[Opening Dataset entries section]
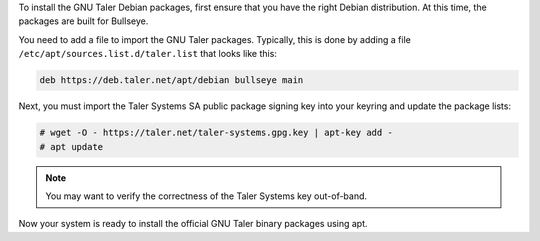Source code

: To install the GNU Taler Debian packages, first ensure that you have
the right Debian distribution. At this time, the packages are built for
Bullseye.

You need to add a file to import the GNU Taler packages. Typically,
this is done by adding a file ``/etc/apt/sources.list.d/taler.list`` that
looks like this:

.. code-block::

   deb https://deb.taler.net/apt/debian bullseye main

Next, you must import the Taler Systems SA public package signing key
into your keyring and update the package lists:

.. code-block:: console

   # wget -O - https://taler.net/taler-systems.gpg.key | apt-key add -
   # apt update

.. note::

   You may want to verify the correctness of the Taler Systems key out-of-band.

Now your system is ready to install the official GNU Taler binary packages
using apt.
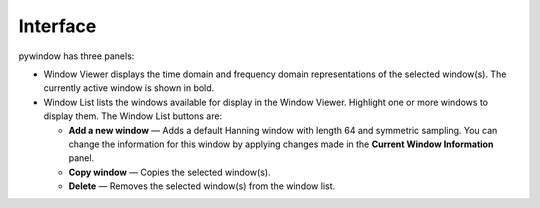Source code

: Interface
=============================
pywindow has three panels:

- Window Viewer displays the time domain and frequency domain representations of the selected window(s). The currently active window is shown in bold. 

- Window List lists the windows available for display in the Window Viewer. Highlight one or more windows to display them. The Window List buttons are:

  - **Add a new window** — Adds a default Hanning window with length 64 and symmetric sampling. You can change the information for this window by applying changes made in the **Current Window Information** panel.

  - **Copy window** — Copies the selected window(s).

  - **Delete** — Removes the selected window(s) from the window list.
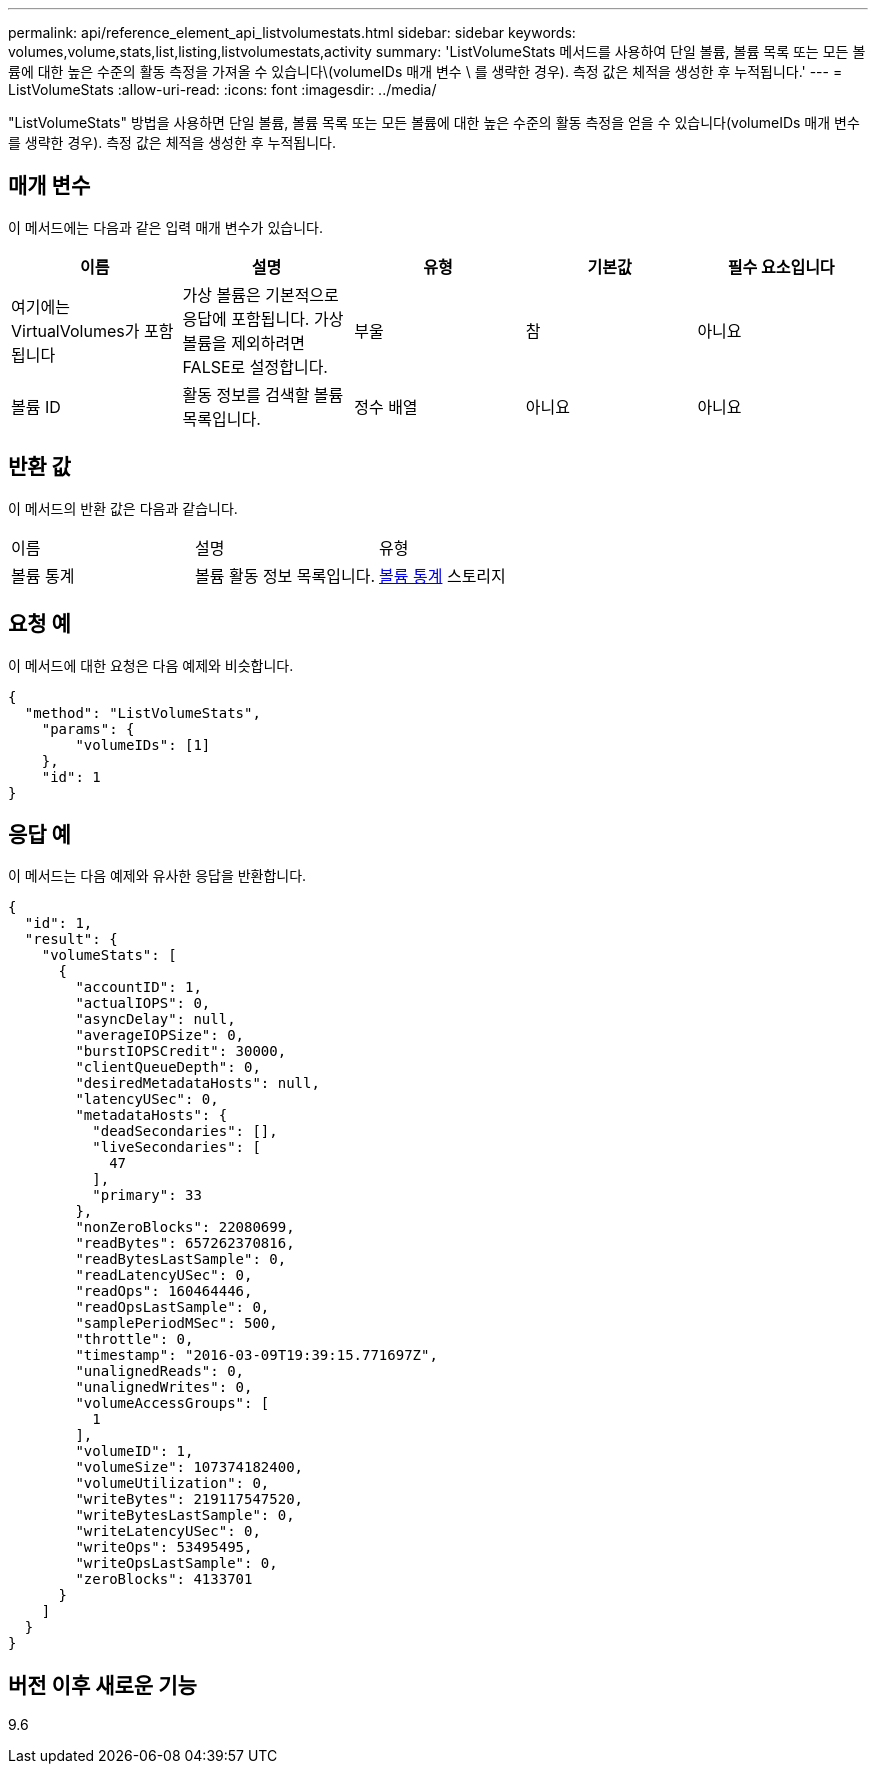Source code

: ---
permalink: api/reference_element_api_listvolumestats.html 
sidebar: sidebar 
keywords: volumes,volume,stats,list,listing,listvolumestats,activity 
summary: 'ListVolumeStats 메서드를 사용하여 단일 볼륨, 볼륨 목록 또는 모든 볼륨에 대한 높은 수준의 활동 측정을 가져올 수 있습니다\(volumeIDs 매개 변수 \ 를 생략한 경우). 측정 값은 체적을 생성한 후 누적됩니다.' 
---
= ListVolumeStats
:allow-uri-read: 
:icons: font
:imagesdir: ../media/


[role="lead"]
"ListVolumeStats" 방법을 사용하면 단일 볼륨, 볼륨 목록 또는 모든 볼륨에 대한 높은 수준의 활동 측정을 얻을 수 있습니다(volumeIDs 매개 변수를 생략한 경우). 측정 값은 체적을 생성한 후 누적됩니다.



== 매개 변수

이 메서드에는 다음과 같은 입력 매개 변수가 있습니다.

|===
| 이름 | 설명 | 유형 | 기본값 | 필수 요소입니다 


 a| 
여기에는 VirtualVolumes가 포함됩니다
 a| 
가상 볼륨은 기본적으로 응답에 포함됩니다. 가상 볼륨을 제외하려면 FALSE로 설정합니다.
 a| 
부울
 a| 
참
 a| 
아니요



 a| 
볼륨 ID
 a| 
활동 정보를 검색할 볼륨 목록입니다.
 a| 
정수 배열
 a| 
아니요
 a| 
아니요

|===


== 반환 값

이 메서드의 반환 값은 다음과 같습니다.

|===


| 이름 | 설명 | 유형 


 a| 
볼륨 통계
 a| 
볼륨 활동 정보 목록입니다.
 a| 
xref:reference_element_api_volumestats.adoc[볼륨 통계] 스토리지

|===


== 요청 예

이 메서드에 대한 요청은 다음 예제와 비슷합니다.

[listing]
----
{
  "method": "ListVolumeStats",
    "params": {
        "volumeIDs": [1]
    },
    "id": 1
}
----


== 응답 예

이 메서드는 다음 예제와 유사한 응답을 반환합니다.

[listing]
----
{
  "id": 1,
  "result": {
    "volumeStats": [
      {
        "accountID": 1,
        "actualIOPS": 0,
        "asyncDelay": null,
        "averageIOPSize": 0,
        "burstIOPSCredit": 30000,
        "clientQueueDepth": 0,
        "desiredMetadataHosts": null,
        "latencyUSec": 0,
        "metadataHosts": {
          "deadSecondaries": [],
          "liveSecondaries": [
            47
          ],
          "primary": 33
        },
        "nonZeroBlocks": 22080699,
        "readBytes": 657262370816,
        "readBytesLastSample": 0,
        "readLatencyUSec": 0,
        "readOps": 160464446,
        "readOpsLastSample": 0,
        "samplePeriodMSec": 500,
        "throttle": 0,
        "timestamp": "2016-03-09T19:39:15.771697Z",
        "unalignedReads": 0,
        "unalignedWrites": 0,
        "volumeAccessGroups": [
          1
        ],
        "volumeID": 1,
        "volumeSize": 107374182400,
        "volumeUtilization": 0,
        "writeBytes": 219117547520,
        "writeBytesLastSample": 0,
        "writeLatencyUSec": 0,
        "writeOps": 53495495,
        "writeOpsLastSample": 0,
        "zeroBlocks": 4133701
      }
    ]
  }
}
----


== 버전 이후 새로운 기능

9.6
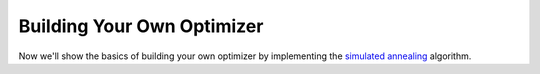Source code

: Building Your Own Optimizer
---------------------------

Now we'll show the basics of building your own optimizer by implementing the
`simulated annealing <https://en.wikipedia.org/wiki/Simulated_annealing>`_
algorithm.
[Closing Dataset entries section]
**Task brief**
Lines containing the word "포함됩니다" are to be located in the entries and copied.

**The completed task**
여기에는 VirtualVolumes가 포함됩니다
가상 볼륨은 기본적으로 응답에 포함됩니다. 가상 볼륨을 제외하려면 FALSE로 설정합니다.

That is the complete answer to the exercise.